We can see this general change in the position and style of the game in the following graph, which shows the share of all shots depending on the shot zone.
He shoots the most from the Restricted Area and paint (outside the RA), and the lowest from the mid-range. The threes took a slight drop and he puts up 3.5 attempts behind the arc this season, but this makes sense given his increase usage in post ups and pick and roll.
Efficiency and Impact on the team
Dario is currently playing the most efficient season of his NBA career while having the biggest USG%, by far.
He is second in the Suns team in USG%, only behind Devin Booker, and he is among the top bench players, who might be in some 6MOY competition, in both USG% and TS%. In addition, he is one of the Suns’ most efficient players with 61.8% TS%.
Such a large USG% confirms to us that Dario is not just another player from the bench, but he is the player around whom the Suns attack is based while he is on the floor. Virtually a quarter of all attacks go through him and that shows us that he can truly play his game through the post ups and pick and roll.
As the half of the season was recently marked, the discussions around season awards started going on. A large number of journalists and analysts mentioned Šarić as a candidate for the 6th man of the year award. These previous charts and numbers confirm that they were right about that choice and he can be a very viable candidate.

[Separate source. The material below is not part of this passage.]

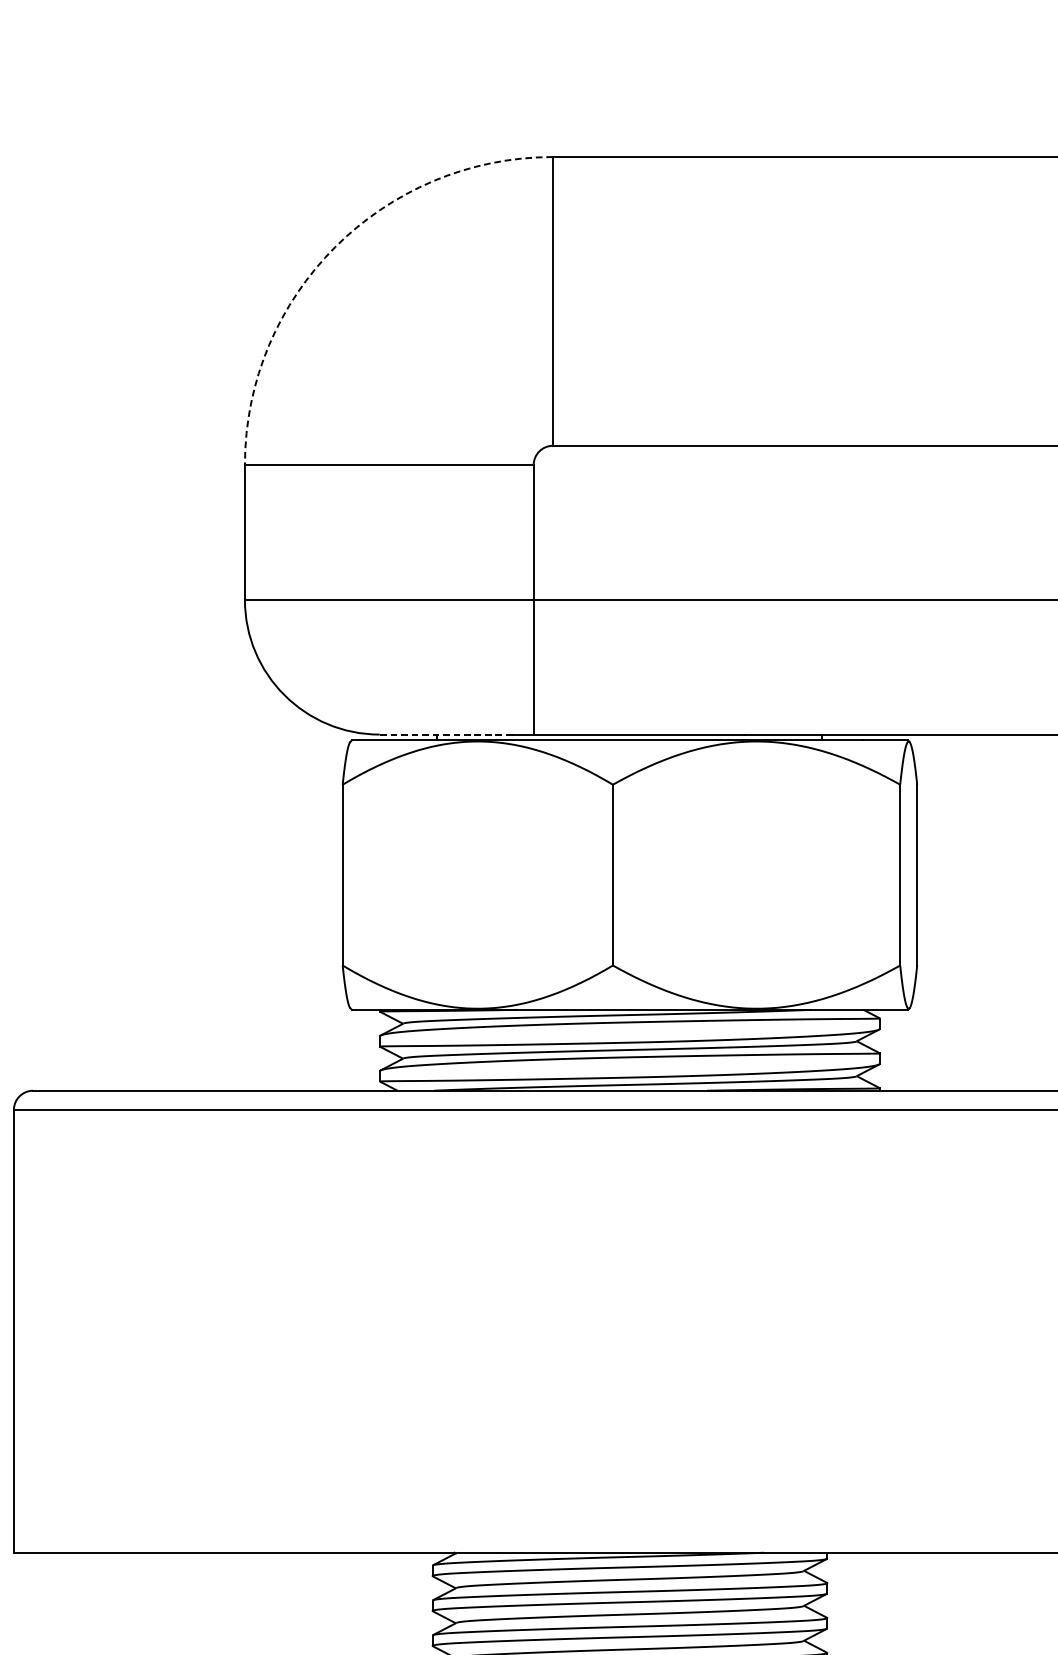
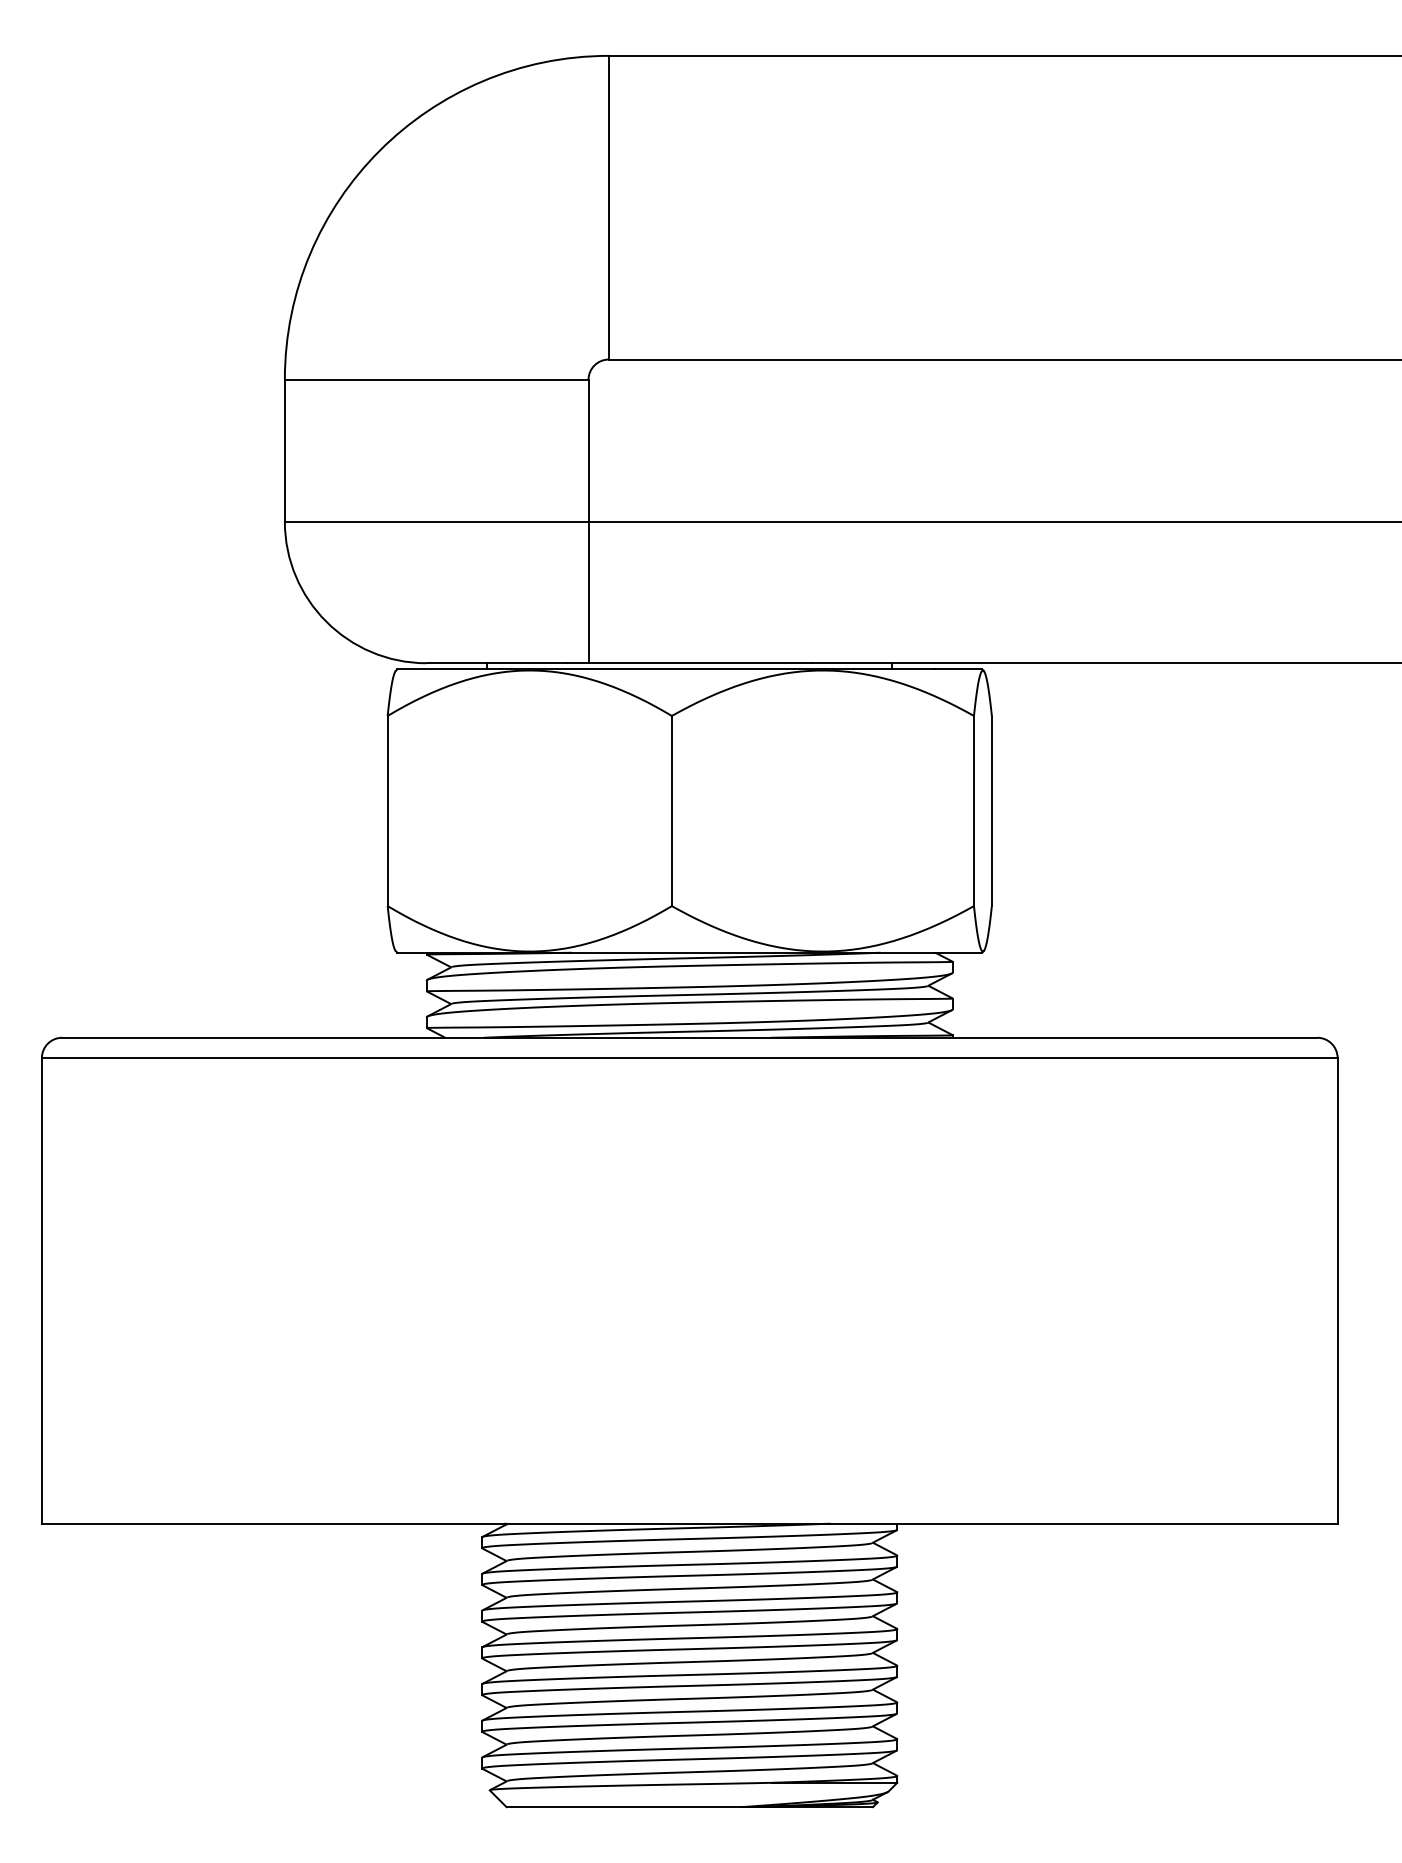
arc: (334, 247) -> (379, 150), dashed -> solid
line: (446, 734) -> (496, 663), dashed -> solid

A jump in usage/efficiency in comparison to past season
Dario has jumped significantly in those two metrics (USG%/TS%) compared to last season.
Some of these players are in the debate for the MIP award (JaVale McGee and Batum are not one of them, of course), it will be difficult for Dario to get involved in that debate, but it is very encouraging that his TS% has risen despite spending more plays on the offensive side.
Argument for 6th Player of the Year, Part Two
In my opinion, these annual awards (MVP, DPOY, 6th man, ..) should be given to players who have some impact on the game of his team. Dario is also one of the leaders in this segment when we look at some important players from the bench.
Šarić has a Net Rating (ORTG-DRTG) of 23.5 points per 100 possessions this season. This chart shows the top 260 players in minutes per game. The number of shown players is that big because Dario played just under 19 minutes per game (and only 20 games so far). Because of that, his numbers might be a bit bloated a bit.
But still, despite all that, this figure is simply absurd. No Suns player is even close to numbers like Saric, the closest are Cameron Johnson and Cameron Payne with 11.4 and 10.0 (which is still really impressive), and they are also coming on from the bench, so obviously that Suns bench is really good. Also, a 3-man lineups of Saric-Johnson-Payne AND Saric-Bridges-Booker are among the top 10 in the league.
The question remains whether Dario would have been the same player as today if he had gone to the NBA immediately after his stint with Cibona, since his game then, and after 2 years with Anadolu Efes, was very different. The question is whether he’d then become that Point Forward as everyone thought before the draft.
But one thing is for sure, and that is that he has become a very good NBA player, who has accepted his role and position in the team and at the moment, both him and his team are doing great. He became one of the main candidates for the 6th player of the year, and given how well that role suits him, he could be a serious candidate for it with years to come.